There are many wonderful prolife web sites that the original poster could go to in order to learn.
www.priestsforlife.org
also, there is a prolife search engine now,
go to
www.prolifesearch.com
enter pro life and many sites will come up.
one more soul is good, as is all, i will get the correct info for them and post it later.
You can use that search engine in place of others and it will benefit the pro life cause so that more will learn the truth.
I personally will never understand how anyone can believe that murdering a baby would solve anything for anyone.
 
Here’s some links that might help:
In one case the situation goes back to the days before Roe V Wade. This fellow’s cousin was denied an abortion to save her life and she in fact died because of this decision.
priestsforlife.org/media/interviewisajiw.htm
In the second case, a family friend, a younger girl was a victim of incest and forced to have her child and turn it over for adoption.
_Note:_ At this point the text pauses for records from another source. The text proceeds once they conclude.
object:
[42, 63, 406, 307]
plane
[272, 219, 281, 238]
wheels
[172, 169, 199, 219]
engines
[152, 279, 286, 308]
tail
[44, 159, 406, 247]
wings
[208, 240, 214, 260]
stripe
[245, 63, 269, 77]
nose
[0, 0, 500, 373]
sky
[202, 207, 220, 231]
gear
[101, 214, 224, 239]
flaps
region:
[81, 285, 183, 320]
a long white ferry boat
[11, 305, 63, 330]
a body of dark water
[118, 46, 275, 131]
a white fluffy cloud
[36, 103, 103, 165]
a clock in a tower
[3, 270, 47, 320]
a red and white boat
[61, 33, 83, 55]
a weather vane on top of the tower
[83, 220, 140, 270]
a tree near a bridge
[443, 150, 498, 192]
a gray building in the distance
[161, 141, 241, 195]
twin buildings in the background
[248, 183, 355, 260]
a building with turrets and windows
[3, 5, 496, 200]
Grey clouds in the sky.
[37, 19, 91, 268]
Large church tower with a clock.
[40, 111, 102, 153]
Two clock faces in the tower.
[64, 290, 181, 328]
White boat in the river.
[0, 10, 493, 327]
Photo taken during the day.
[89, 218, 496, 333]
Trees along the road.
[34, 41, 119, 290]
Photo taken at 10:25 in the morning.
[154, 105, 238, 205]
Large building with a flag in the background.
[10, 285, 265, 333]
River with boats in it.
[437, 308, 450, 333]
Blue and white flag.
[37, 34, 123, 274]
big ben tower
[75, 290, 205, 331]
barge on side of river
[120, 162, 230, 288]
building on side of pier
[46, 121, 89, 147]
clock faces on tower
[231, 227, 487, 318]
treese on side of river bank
She subsequently turned to drugs and killed herself through an overdose.
all.org/issues/argue14.htm
ewtn.com/vexperts/showresult.asp?RecNum=416981&Forums=10&Experts=0&Days=2004&Author=&Keyword=incest&pgnu=1&groupnum=0&record_bookmark=14&ORDER_BY_TXT=ORDER+BY+ReplyDate+DESC&start_at=

You might want to talk to people (such as those at priestforlife) who actually deal with rape/incest victims. Putting aside the fact that the deliberate killing of an innocent human being is an act that is intrinsically evil and can never be justified here’s some questions you might want to find answers to:
  1. Doesn’t an abortion serve more to hide the tragic crime of incestual sexual abuse rather than expose it? Isn’t the crime more likely to continue if the victim has an abortion (and there’s no longer evidence of incestual sexual abuse)?
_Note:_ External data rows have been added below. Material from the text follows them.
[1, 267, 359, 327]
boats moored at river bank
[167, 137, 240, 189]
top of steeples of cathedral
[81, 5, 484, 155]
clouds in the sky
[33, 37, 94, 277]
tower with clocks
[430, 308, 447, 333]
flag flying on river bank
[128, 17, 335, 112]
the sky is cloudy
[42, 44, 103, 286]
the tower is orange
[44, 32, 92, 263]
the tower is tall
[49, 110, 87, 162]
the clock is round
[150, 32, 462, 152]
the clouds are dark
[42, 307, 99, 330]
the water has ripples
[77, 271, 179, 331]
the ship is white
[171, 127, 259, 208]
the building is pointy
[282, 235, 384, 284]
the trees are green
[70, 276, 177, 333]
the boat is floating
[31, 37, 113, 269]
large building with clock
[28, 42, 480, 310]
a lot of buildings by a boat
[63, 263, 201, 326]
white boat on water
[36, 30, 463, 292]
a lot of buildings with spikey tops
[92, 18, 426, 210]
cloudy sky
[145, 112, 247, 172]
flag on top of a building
  2. Pyschologically, does an abortion help a victim of sexual crimes at all? Isn’t an abortion just adding to the woman’s burden? If the woman has an abortion rather than dealing with the tramatic experience of sexual abuse (having evil done to her) she now has added the guilt of killing her child (doing something evil to someone else). Isn’t the pain of doing evil worse than having evil done to you? For example, what would make you feel worse: being raped by your best friend or you yourself raping your best friend? What would be a harder burden to live with? A woman who aborts a child conceived via sexual abuse not only has the pain of having evil done to her but the greater pain of having done evil to someone else.
The trouble you may find with pro-choice people is that they will justify an abortion in any case. If a woman commits suicide who was sexually abused and gives birth to a child the pro choice person might say “she committed suicide because she didn’t have an abortion not because she was sexually abused”. If you show that same person a list of people who committed suicide after they were sexually abused and had an abortion they then might say “they committed suicide due to the sexual abuse, not the abortion.” If you then show the pro choice person a list of people who weren’t sexually abused but had abortions and later committed suicide they might say “how do you know they committed suicide because they had an abortion? there’s many motives than go into suicide”. If you go back to the original topic and note that that person himself mentioned that there’s many reasons one committs suicide the person might say “if she didn’t have the heavy burden of giving birth to the child then she would have been less likely to commit suicide.” If you show facts that abortions add to a victims burdens and not subtract from them, the credibility of those facts might be called into question or the person might just rationalize them saying “that’s not what most woman feel after their abortions”.

So while you may want to arm yourself with facts on why abortion is an intrinsic evil in any case, if a person’s heart is hardened and will not accept the fact that abortion is intrinsically evil you’re better off letting the person go and praying for his heart to become open to the truth.
 
If a women were to have a medical procedure(an abortion is not what I am refering to) done to save her life and the child dies in the procedure, it is not an abortion. The intent to kill the child was never there, it would be a risk that was taken to save the mother’s life.